Evan Spiegel isn't some Luddite critic standing outside the tech industry throwing rocks. He runs Snap, a company with 400 million daily users and billions in revenue. So when he tells other tech leaders they're "drastically underestimating" public anger about AI, it's worth paying attention.
Speaking at a tech conference this week, Spiegel warned that the industry is courting a serious backlash over AI—specifically the economic displacement, creative theft, and erosion of trust that generative AI is causing. He didn't mince words: "We're building resentment faster than we're building value."
The Three Pillars of Anger
Spiegel identified three sources of growing public frustration:
1. Economic displacement without solutions. AI companies promise that automation will free humans from drudgery while offering no coherent plan for people whose livelihoods depend on the work being automated. "We're telling writers, artists, and programmers that AI will make them more productive," Spiegel said. "What we're actually doing is making their skills less valuable."
2. Creative theft at scale. Generative AI models are trained on copyrighted work without permission or compensation. Artists see their styles replicated. Writers find their prose regurgitated. Musicians discover AI-generated tracks that sound suspiciously like their compositions. The industry's response has been, essentially, "that's how machine learning works." That's not flying anymore.

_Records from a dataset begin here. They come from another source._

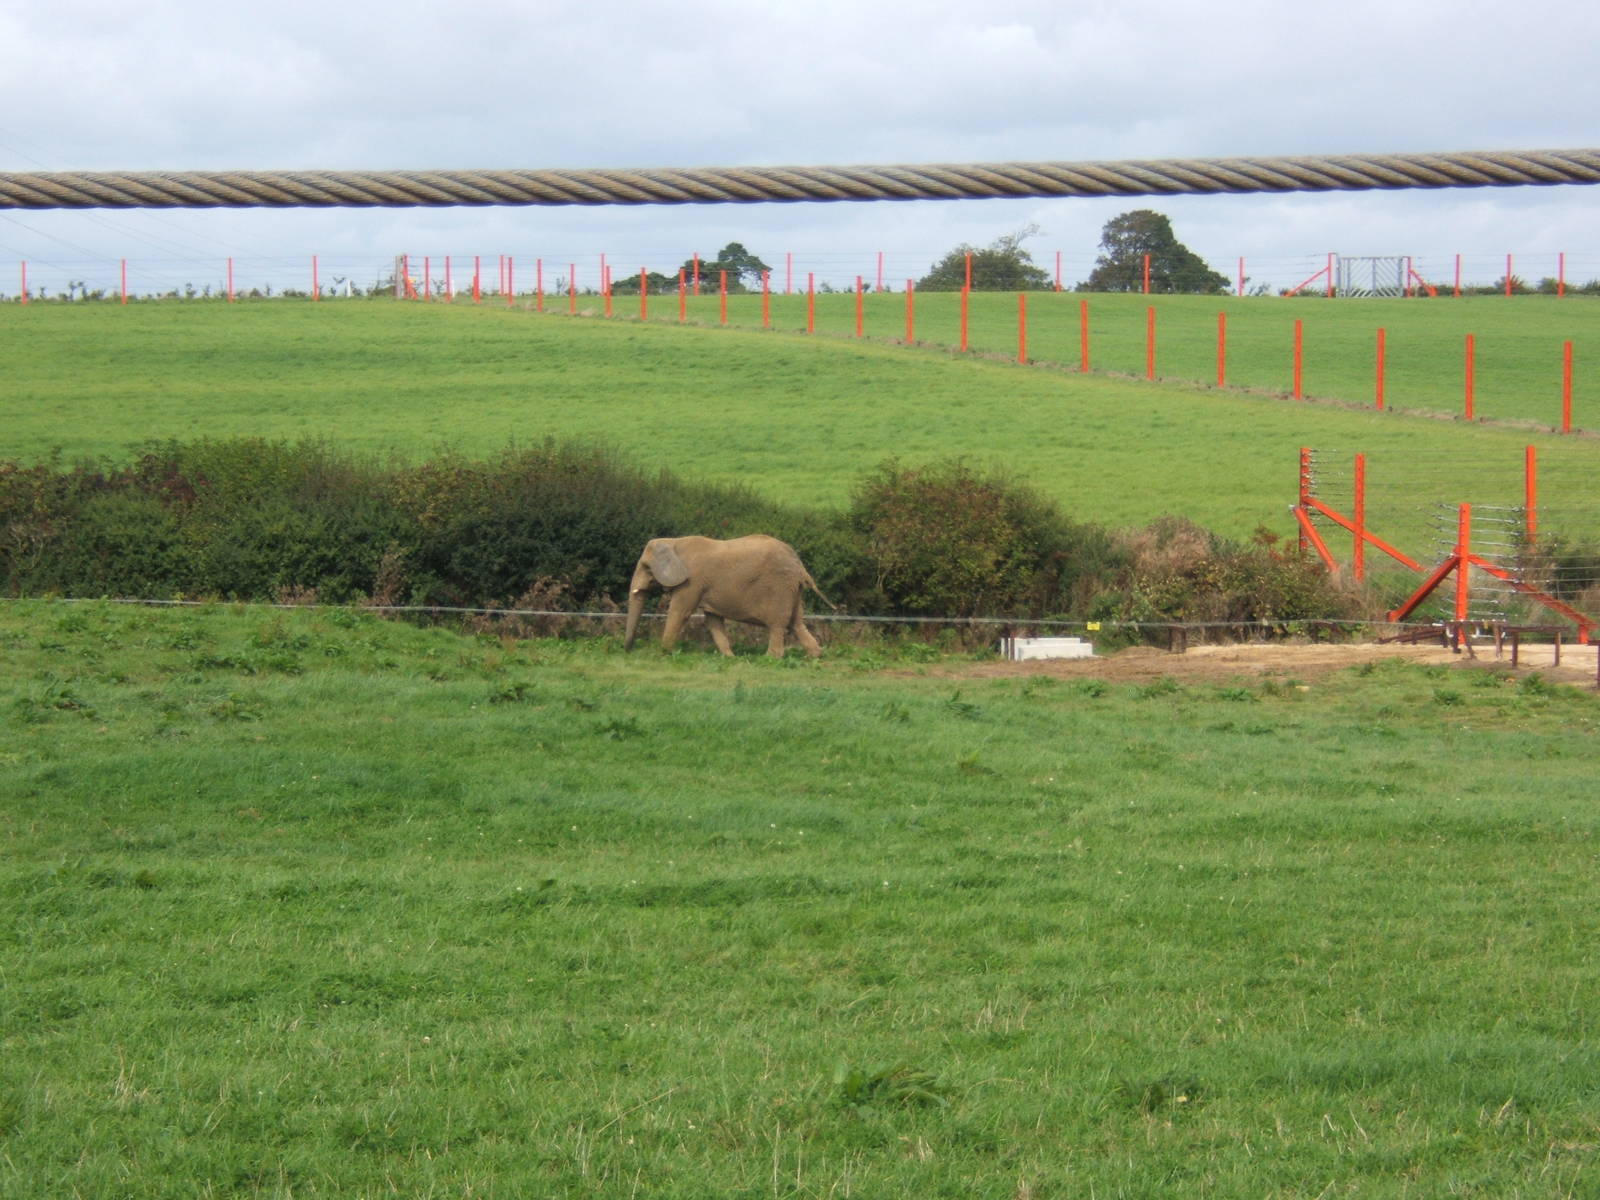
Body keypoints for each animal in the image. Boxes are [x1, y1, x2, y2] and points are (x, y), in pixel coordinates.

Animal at [623, 534, 831, 657]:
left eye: (646, 567)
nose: (627, 650)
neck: (674, 542)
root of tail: (800, 566)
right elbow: (713, 620)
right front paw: (729, 657)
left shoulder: (692, 581)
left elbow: (679, 611)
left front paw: (664, 653)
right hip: (793, 590)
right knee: (797, 623)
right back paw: (814, 656)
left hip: (780, 587)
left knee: (778, 625)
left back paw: (771, 659)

3. Erosion of trust. AI-generated content is flooding the internet—fake news, deepfakes, synthetic media that's indistinguishable from reality. The technology makes it trivial to generate convincing lies at scale. "We're teaching people they can't trust anything they see or read," Spiegel warned. "That has consequences."
Why This Matters
The tech industry has weathered backlash before. Privacy scandals, antitrust investigations, content moderation controversies—companies have navigated all of it with a combination of lobbying, PR campaigns, and minor policy adjustments.
But Spiegel argues AI is different. It's not a single issue that can be addressed with better privacy controls or content policies. It's a technology that fundamentally threatens people's economic security, creative autonomy, and ability to distinguish truth from fiction.

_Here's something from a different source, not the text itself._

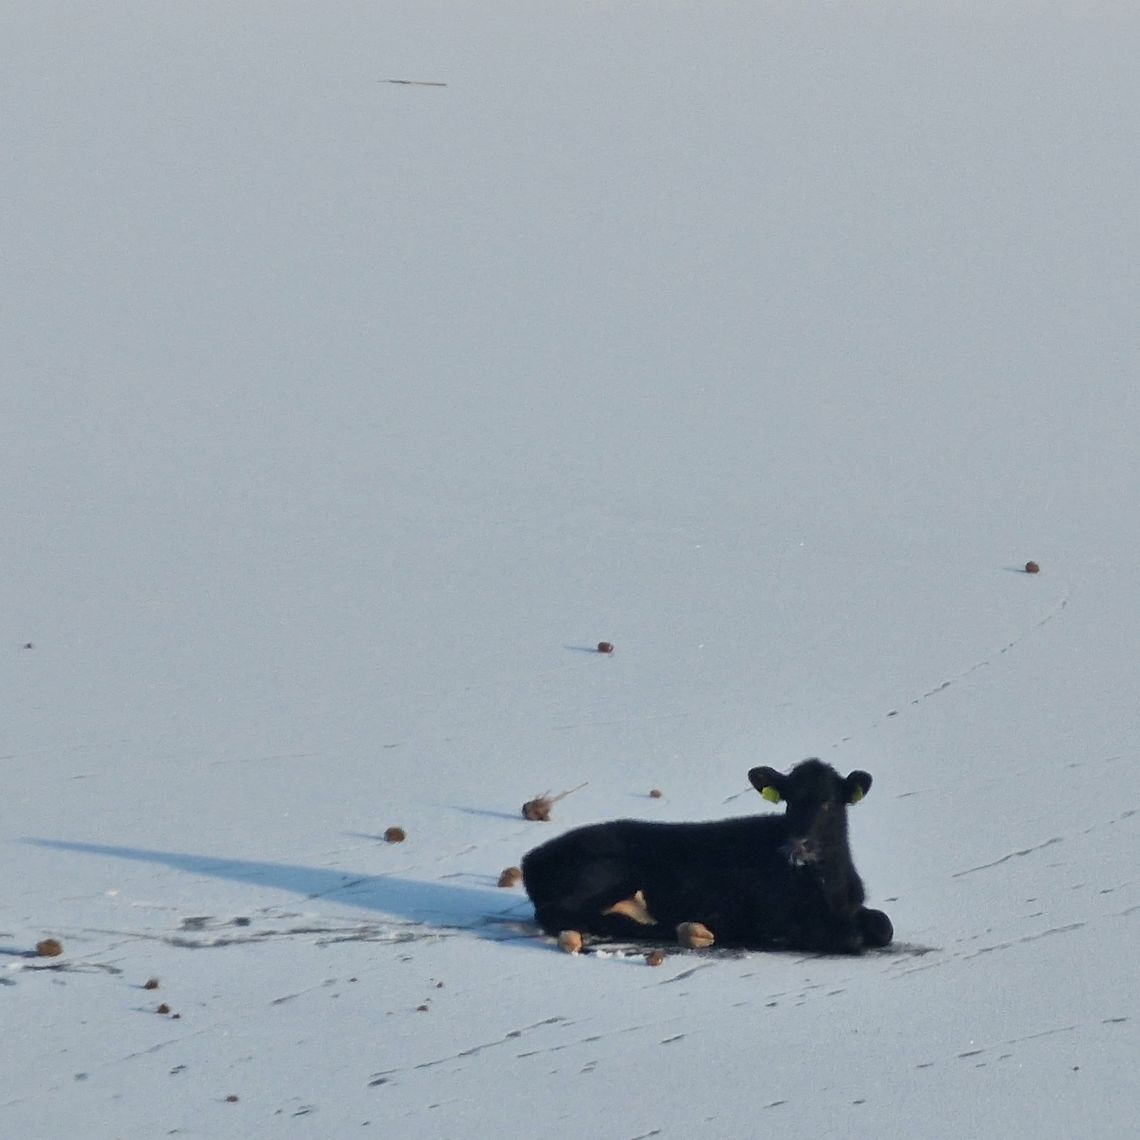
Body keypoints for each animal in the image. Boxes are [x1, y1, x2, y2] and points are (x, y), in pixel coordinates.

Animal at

"This isn't like Cambridge Analytica," he said, referencing the Facebook data scandal. "This is structural. And it's accelerating."
Is This Genuine Concern or Strategic Positioning?
Cynics will note that Snap has been cautious with generative AI compared to competitors. The company uses AI for features like augmented reality lenses and recommendation algorithms, but hasn't gone all-in on generative content the way Meta, Google, and Microsoft have.
Is Spiegel genuinely worried about societal backlash, or is he positioning Snap as the "responsible" tech company to differentiate from competitors?
Probably both. Spiegel has a history of taking contrarian positions that turn out to be strategically smart. Snap resisted algorithmic feeds when everyone else was chasing engagement metrics. They prioritized privacy when competitors were monetizing user data. Both moves looked risky at the time and aged well.
If AI backlash materializes—and there are signs it's already starting—Snap's restraint could look prescient.
The Brewing Backlash
There's evidence Spiegel is onto something. Artists are organizing boycotts of AI image generators. The Writers Guild of America successfully negotiated contract terms limiting AI use in Hollywood. Lawsuits from The New York Times, Getty Images, and multiple authors are working through courts.
Public opinion is shifting too. Early excitement about AI tools is giving way to concern about job security, misinformation, and concentration of power in tech companies. The "move fast and break things" ethos that worked for social media isn't playing well when the thing being broken is people's careers.
What Happens Next
The tech industry can either address these concerns proactively—fair compensation for training data, transparency about AI use, investment in economic transition support—or it can wait for regulation and public backlash to force changes.
Spiegel's warning suggests he thinks the industry is choosing the latter. And if he's right, the AI boom could end not with regulation or technical limitations, but with a public that simply refuses to accept what's being built.